WASHINGTON — NEC Corp., in its latest research results reported at the International Electron Devices Meeting here, has announced an enhanced three-terminal Nanobridge switch that will be the basis of a novel form of field programmable gate array (FPGA). The so-called cell-based integrated circuit (CBIC) is expected to be one-tenth the size of the equivalent FPGA.
In research done together with two Japanese government agencies — the National Institute for Materials Science (NIMS) and the Japan Science and Technology Agency (JST) — NEC has enhanced on its two-terminal CBIC announced at the International Solid State Circuits Conference in February 2004. The two-terminal device is composed of a solid electrolyte sandwiched between two terminals. In the three-terminal CBIC a gate has been added to the switch which controls electrochemical reactions (deposition and dissolution) of metallic ions in the solid electrolyte.
With the two-terminal NanoBridge, switching between the on and off states was achieved by applying a voltage across the electrical path between the two terminals, resulting in the flow of a large electric current during switching. A vast amount of power was consumed during switching, with greater chance of device breakdown.
The three-terminal device meets the requirements for programmable-logic applications with its improved controllability, low resistance and reliability, according to Toshitsugu Sakamoto, principal researcher at the Fundamental and Environmental Research Labs. “In the three-terminal NanoBridge switch we were able to reduce current during switching to less than 10 microamps and maintain a switching speed of approximately 0.3 sec. at 0.4 volts and less than 1 msec. at 1.5 volts, and we did not require the use of a pass transistor," said Sakamoto.

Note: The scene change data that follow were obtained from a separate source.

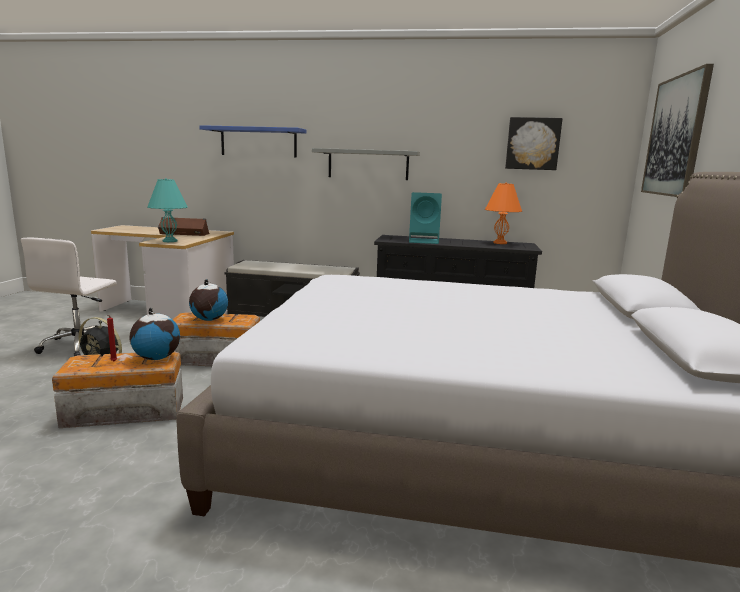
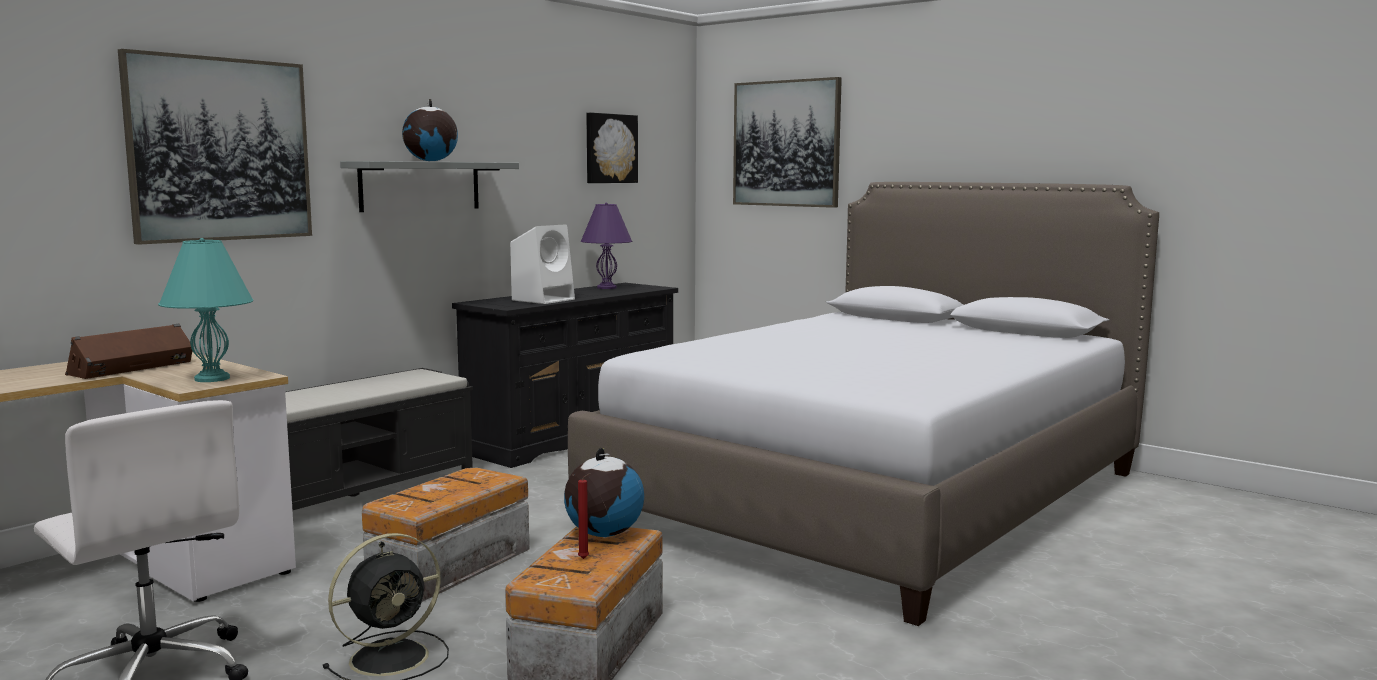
camera: 60 degrees left, 5 degrees down
(209, 319) = (448, 492): globe -> globe (430, 161)
(258, 142) = (220, 149): blue shelf -> picture
(424, 241) = (544, 299): turquoise speaker -> white speaker
(500, 243) = (606, 287): orange table lamp -> purple table lamp

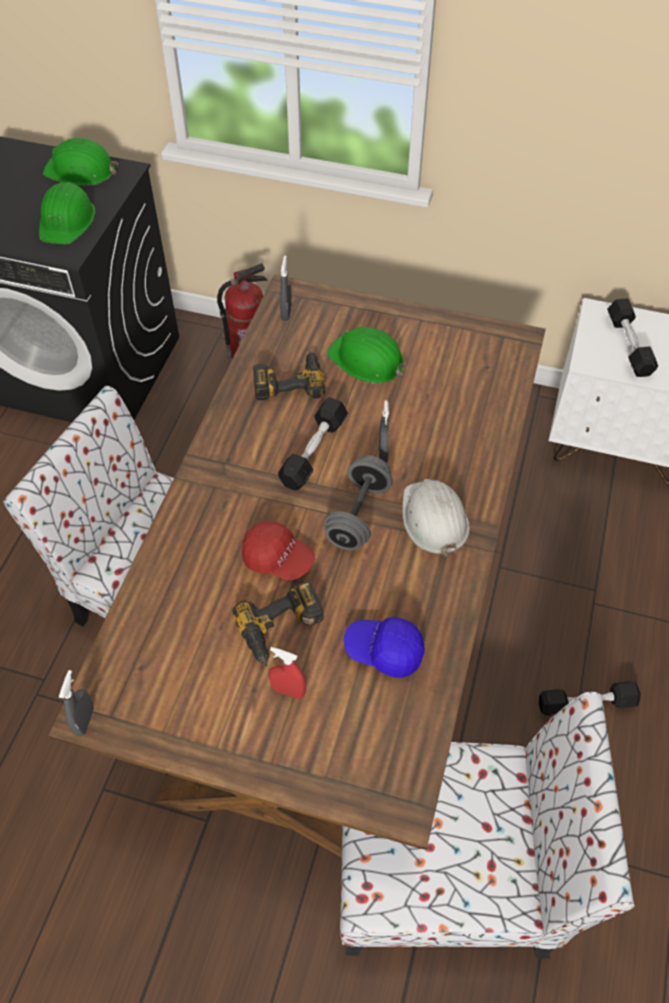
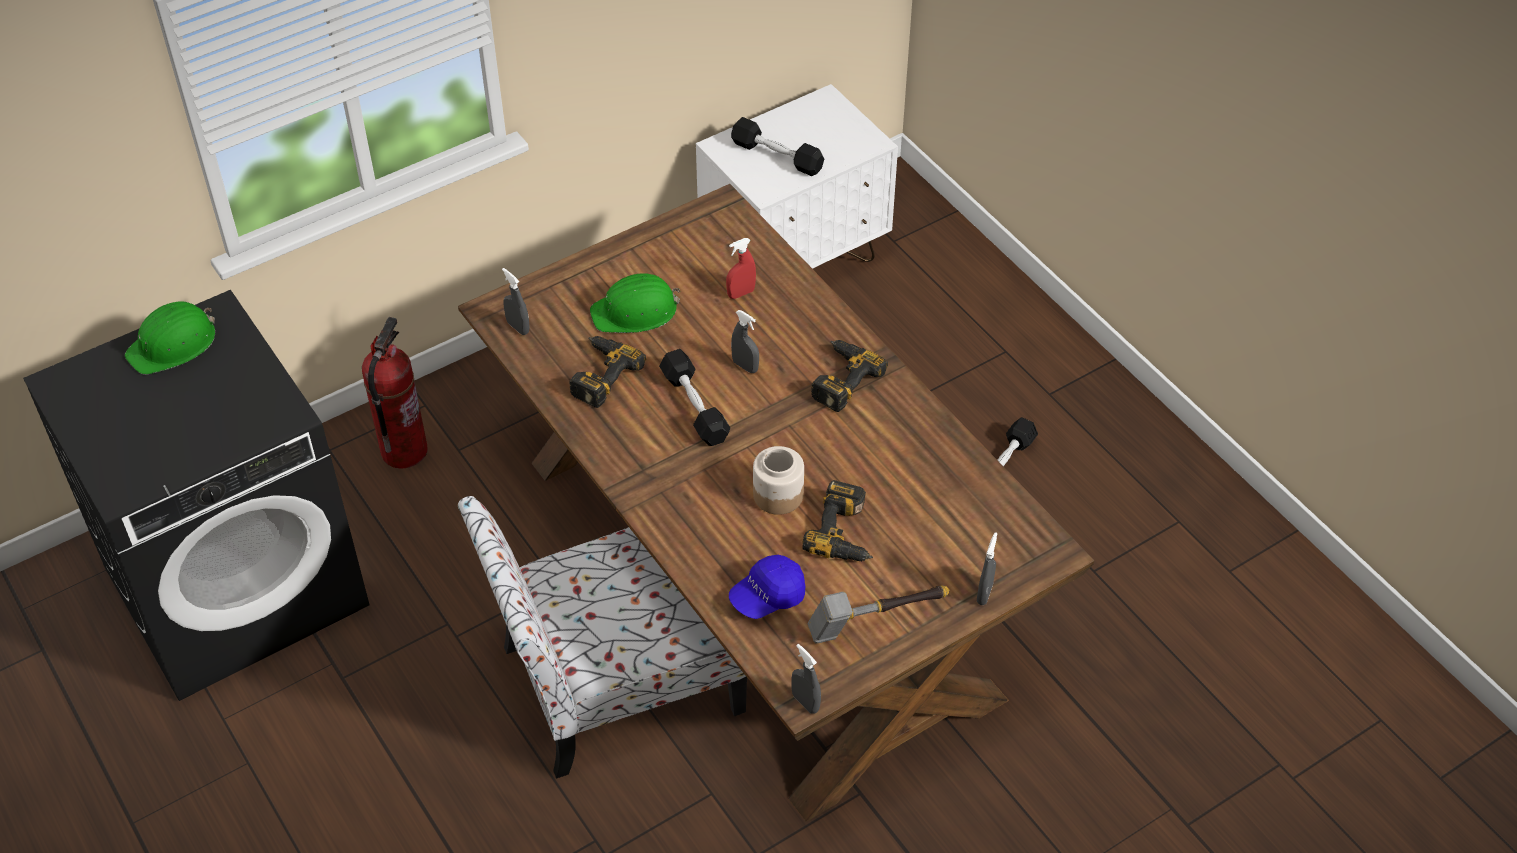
camera: 50 degrees left, 5 degrees down
(67, 220) = (238, 393): green hard hat -> none
(205, 715) = (874, 623): none -> hammer
(278, 559) = (777, 495): red cap -> jar
(288, 691) = (902, 561): red spray bottle -> red spray bottle (741, 293)
(308, 779) = (984, 593): none -> grey spray bottle
(358, 515) = (788, 420): grey dumbbell -> none
(384, 651) = (924, 484): blue cap -> blue cap (767, 597)
(433, 519) = (840, 378): white hard hat -> power drill
(451, 868) = (1051, 651): chair -> none

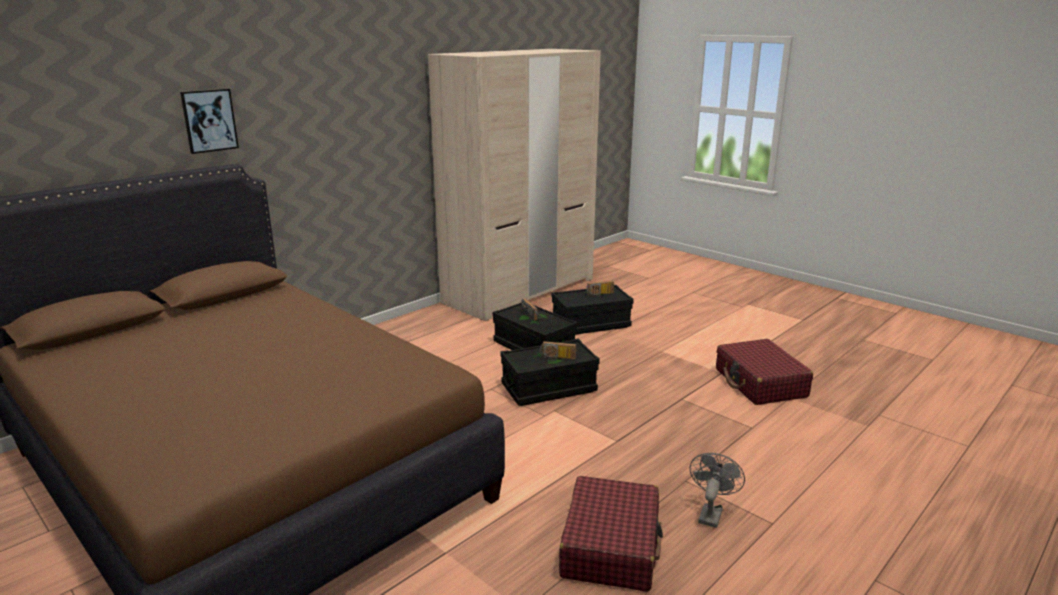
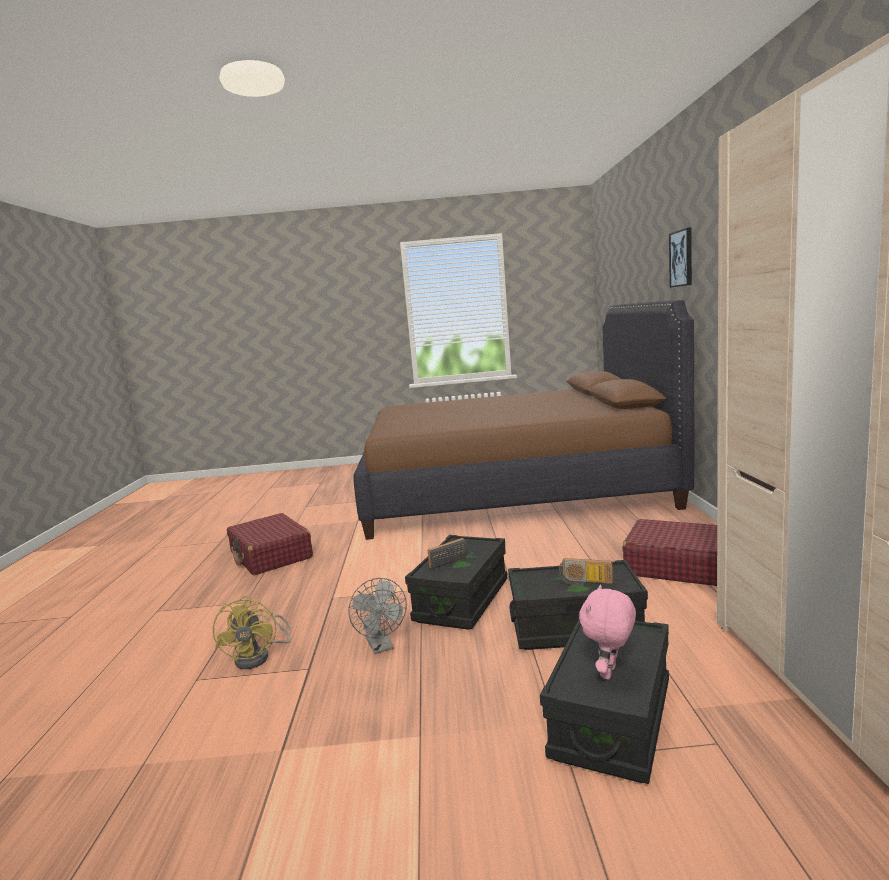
camera: 135 degrees right, 10 degrees down
(600, 294) = (610, 673): radio -> pink plush toy
(705, 421) = (259, 657): none -> yellow fan
(710, 513) = (211, 595): grey fan -> grey fan (381, 646)
(760, 383) = (203, 766): red suitcase -> red suitcase (678, 566)

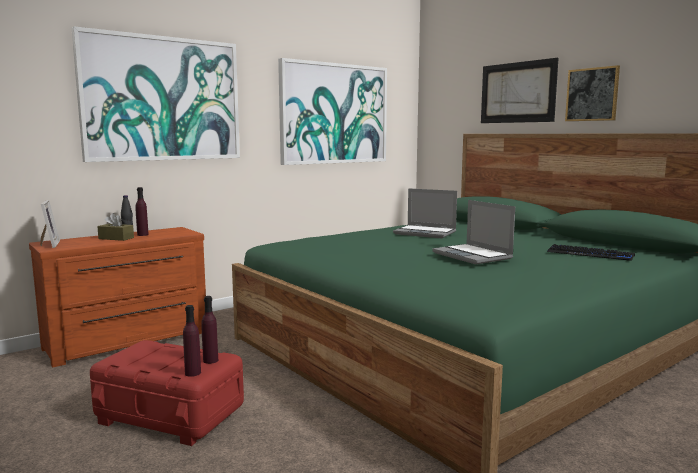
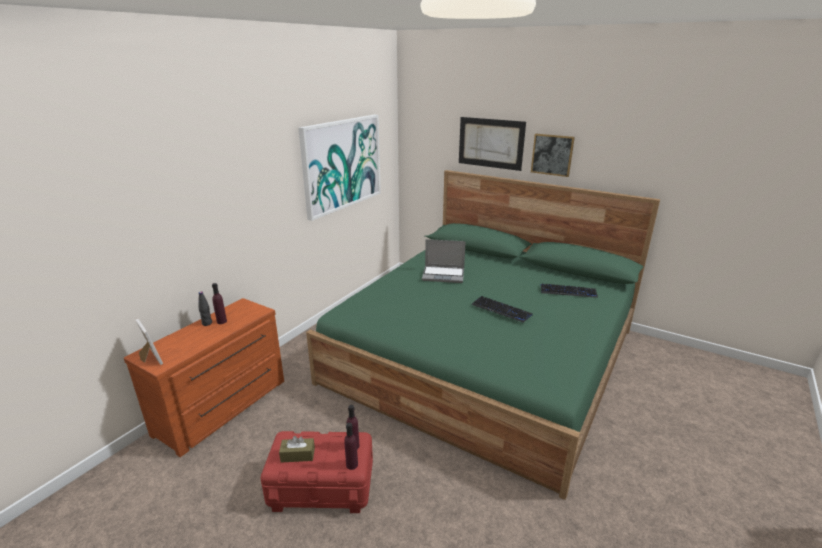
camera: 20 degrees left, 15 degrees up
(116, 238) = (203, 333): brown tissue box -> brown tissue box (298, 455)
(162, 99) = (211, 192): picture -> none
(473, 256) = (501, 310): laptop -> keyboard

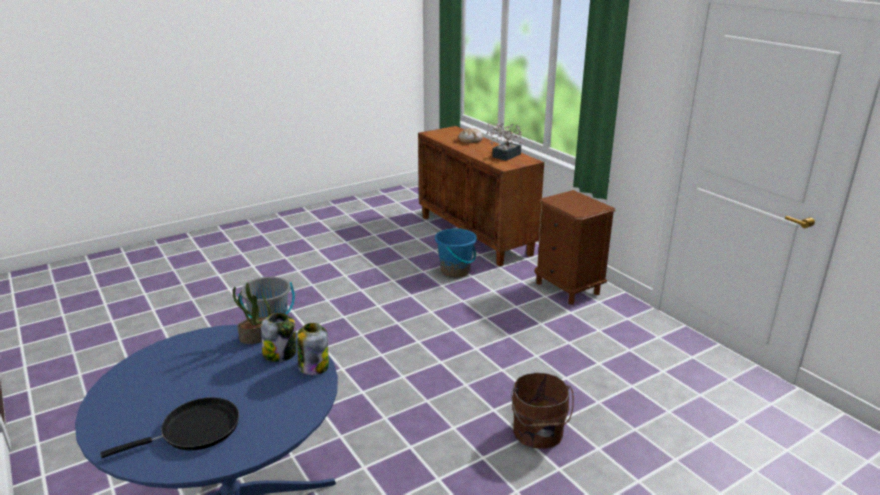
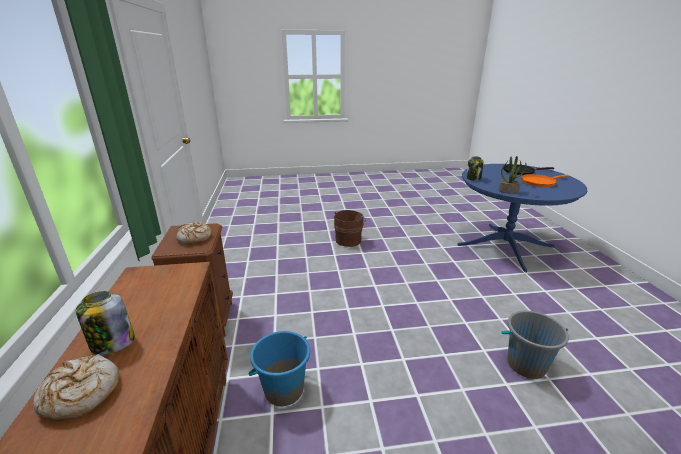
camera: 155 degrees left, 0 degrees up
(178, 385) = (539, 182): none -> orange frying pan
(280, 354) = (492, 184): jar -> jar (112, 343)
(504, 156) = (146, 296): potted plant -> none
(571, 203) = (194, 238): none -> bread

NanoBridge technology utilizes the atom switching effect of a nanometer scale metal bridge, in which an electrically conductive channel is created or annihilated by stretching a metallic bridge controlled by an electrochemical reaction inside a solid electrolyte.
For the three-terminal NanoBridge structure the drain size has been decreased to restrict the area in which metal can precipitate out. In addition the distance between the source and drain has been made shorter to prevent shorting to the gate.
A 45-nm switch
On another front, NEC Corp. and NEC Electronics Corp. announced a development of 45-nm technology node by improving the on-off ratio in sub-10-nm planar bulk transistors. The new device technology has been enabled by a new elevated source/drain extension (SDE) structure created via a silicon selective-epitaxial growth technique.
Although silicon devices continue to scale, some observers claim that their operation principles are nearing physical limits. However, in 2003 demonstrated planar bulk transistors with valid functionality at 5-nm gate-length. At that time, other issues would have prevented their implementation but NEC’s SDE work has re-enabled that scaling.
"NEC's newly developed device technology has successfully solved this issue and its potential was shown by actual test-fabrication carried out on 6-nm transistors, proving the potential for continuous and further technological advancement of system-on-silicon until 2020 through highly reliable, low-cost planar bulk technology," said Masao Fukuma, vice president of NEC Electronics Corp. at an IEDM briefing here on Tuesday (Dec.6).
The two NEC entities also reported on their joint research on a 45-nm interconnect technology. NEC researchers have developed a molecular-pore-stacked low-k-film that it is claimed can be easily deposited in the fab process and that reduces the parasitic capacitance of interconnects by 24 percent as compared to that exhibited at 65-nm nodes. This is reportedly the lowest parasitic capacitance between 70nm-spaced lines and is expected to realize a 50 percent reduction of the chip size and more than 20 percent reduction in power consumption that those of 65-nm nodes, according to Fukuma.